Der ANC gibt zu, dass er schwerwiegende Fehler gemacht hat, verweist aber auf das Erbe der Ungleichheit aus mehr als drei Jahrhunderten weißer Herrschaft, das in 30 Jahren nicht überwunden werden konnte. Die Partei sagt, sie habe Millionen von Häusern gebaut, den Armen wichtige Dienstleistungen zur Verfügung gestellt und mehr Kliniken und Krankenhäuser eingerichtet. Die offizielle Schätzung geht davon aus, dass 1,4 Millionen Menschen immer noch auf eine Wohnung warten – viele glauben, dass diese Zahl erheblich untertrieben ist. Tatsächlich hätte so viel mehr getan werden können, wenn nicht so viel Geld und Energie durch Korruption und Fraktionskämpfe innerhalb der Regierungspartei verschwendet worden wäre.

Cynthias Ansichten über Südafrika und den ANC – sie war 1994 eine stolze Anhängerin Mandelas – sind stark von den Erfahrungen ihrer Familie geprägt. Ihr mittlerer Sohn Amos wurde von Kriminellen angeschossen und ist nun gelähmt. Er hat Mühe, in einem Land mit einer Arbeitslosenquote von über 30 Prozent irgendeine Arbeit zu finden. Die Kriminalität in Südafrika trifft vor allem die schwarzen Südafrikaner.

Im vergangenen Jahr wurden rund 25.000 Menschen ermordet, eine der höchsten Mordraten weltweit. Cynthias zweite Tochter Joyce wurde von ihrem Mann verlassen und ist ebenfalls arbeitslos. Ein weiterer Sohn, Jimmy, starb in einem Township in der Nähe von Johannesburg an Alkoholmissbrauch.
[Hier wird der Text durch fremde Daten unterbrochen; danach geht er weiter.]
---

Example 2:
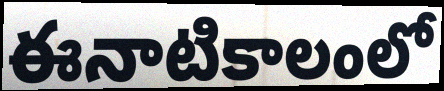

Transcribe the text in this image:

ఈనాటికాలంలో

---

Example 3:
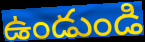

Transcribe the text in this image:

ఉండుండి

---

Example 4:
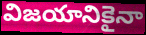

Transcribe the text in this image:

విజయానికైనా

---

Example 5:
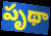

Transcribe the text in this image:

పృథాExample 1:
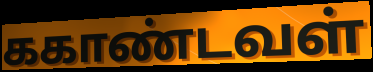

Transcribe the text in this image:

ககாண்டவள்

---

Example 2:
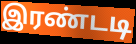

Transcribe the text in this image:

இரண்டடி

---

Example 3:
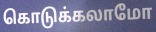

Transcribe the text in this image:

கொடுக்கலாமோ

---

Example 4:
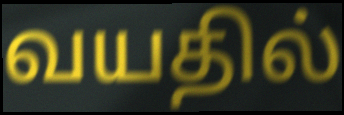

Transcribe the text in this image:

வயதில்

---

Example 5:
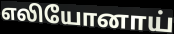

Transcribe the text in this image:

எலியோனாய்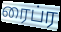
ரைப்ர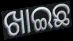
ଖାଇଛ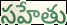
సహేతు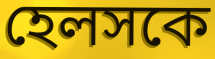
হেলসকে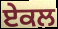
ਏਕਲ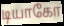
டியாகோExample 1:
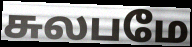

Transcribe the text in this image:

சுலபமே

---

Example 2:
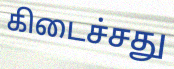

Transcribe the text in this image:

கிடைச்சது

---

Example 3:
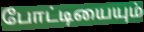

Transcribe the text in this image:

போட்டியையும்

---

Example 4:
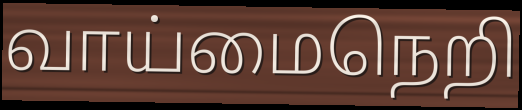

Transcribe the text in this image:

வாய்மைநெறி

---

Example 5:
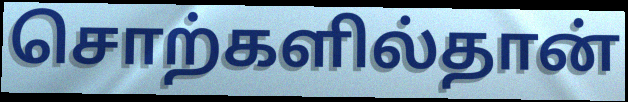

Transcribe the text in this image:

சொற்களில்தான்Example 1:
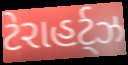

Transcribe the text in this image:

ટેરાહર્ટ્ઝ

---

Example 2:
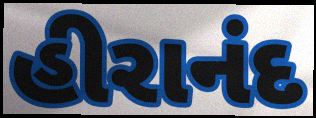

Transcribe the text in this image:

હીરાનંદ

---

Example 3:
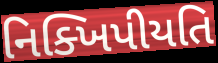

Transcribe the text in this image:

નિક્ખિપીયતિ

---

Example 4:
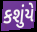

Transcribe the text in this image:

કશુંયે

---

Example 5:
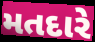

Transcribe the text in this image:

મતદારેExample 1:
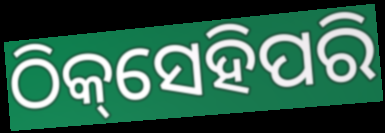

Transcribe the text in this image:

ଠିକ୍‌ସେହିପରି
Die Familie bat mich, ihnen die Originalfilme zu zeigen, die ich in den 1990er-Jahren gedreht hatte. Wir saßen in der Wärme des Wohnzimmers mit Blechdach, während sich auf meinem Laptop-Bildschirm die Vergangenheit abspielte. Cynthia nachts im Zelt. Cynthia bei der Arbeit auf der Müllhalde. Die kleineren Kinder halfen ihr. Jimmy, der bereits dem Alkohol verfallen war, starrte in die Ferne.
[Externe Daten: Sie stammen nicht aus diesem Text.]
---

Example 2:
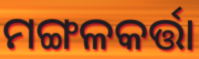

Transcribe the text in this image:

ମଙ୍ଗଳକର୍ତ୍ତା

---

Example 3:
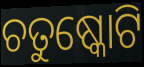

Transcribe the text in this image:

ଚତୁଷ୍କୋଟି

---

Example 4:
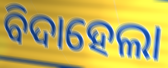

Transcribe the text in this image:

ବିଦାହେଲା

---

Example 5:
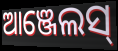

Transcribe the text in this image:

ଆଞ୍ଜେଲସ୍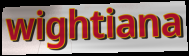
wightiana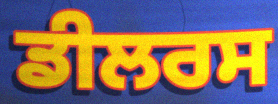
ਡੀਲਰਸ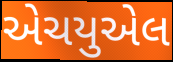
એચયુએલ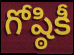
గోష్ఠికీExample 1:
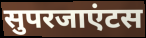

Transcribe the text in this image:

सुपरजाएंटस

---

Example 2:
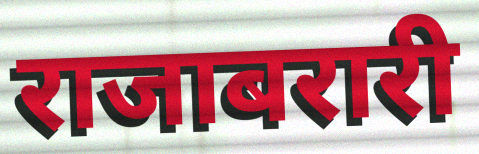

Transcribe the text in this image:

राजाबरारी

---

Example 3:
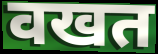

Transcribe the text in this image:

वखत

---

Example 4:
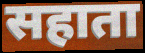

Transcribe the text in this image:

सहाता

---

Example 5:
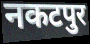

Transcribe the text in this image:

नकटपुरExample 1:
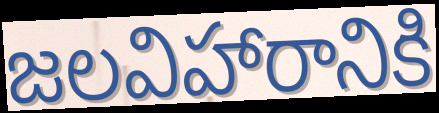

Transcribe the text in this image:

జలవిహారానికి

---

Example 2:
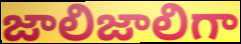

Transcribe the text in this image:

జాలిజాలిగా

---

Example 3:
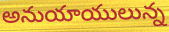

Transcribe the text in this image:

అనుయాయులున్న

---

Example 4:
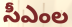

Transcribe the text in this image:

సీఎంల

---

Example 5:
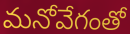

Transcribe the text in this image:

మనోవేగంతో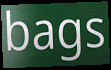
bags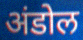
अंडोलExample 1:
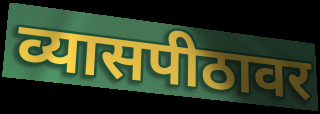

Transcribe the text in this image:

व्यासपीठावर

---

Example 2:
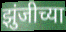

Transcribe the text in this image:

झुंजीच्या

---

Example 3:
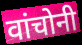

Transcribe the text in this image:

वांचोनी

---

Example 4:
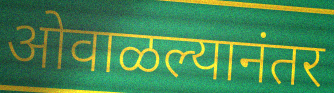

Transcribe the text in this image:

ओवाळल्यानंतर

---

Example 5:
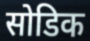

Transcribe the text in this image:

सोडिकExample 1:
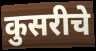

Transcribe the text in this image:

कुसरीचे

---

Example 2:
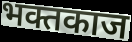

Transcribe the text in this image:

भक्तकाज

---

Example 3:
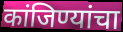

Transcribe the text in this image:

कांजिण्यांचा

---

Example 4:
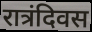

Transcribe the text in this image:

रात्रंदिवस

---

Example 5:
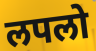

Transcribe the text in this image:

लपलो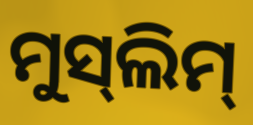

Tränen strömten über Doris, Amos und Thandi, als sie ihre eigene Geschichte sahen. Eine Urenkelin schlug erschrocken die Hand vor den Mund, als sie Cynthia beim Wühlen in der Müllhalde beobachtete.

Dann sprach Doris. „Ich möchte dir danken, Mama. Ich bin, wer ich bin, wegen dir. Ich liebe dich.“ Amos wischte sich die Augen und sagte, während er kaum sprechen konnte: „Was kann ich über eine Mutter wie sie sagen. Ich bin so stolz auf sie.“

Cynthia hatte die Geräusche dieser vergangenen Welt nur vom Computer aus hören können, jetzt lauschte sie den Worten ihrer Kinder. Sie lächelte. Eine alte, blinde Frau, umgeben von Liebe. Eine tapfere Überlebende der Kämpfe ihres Landes.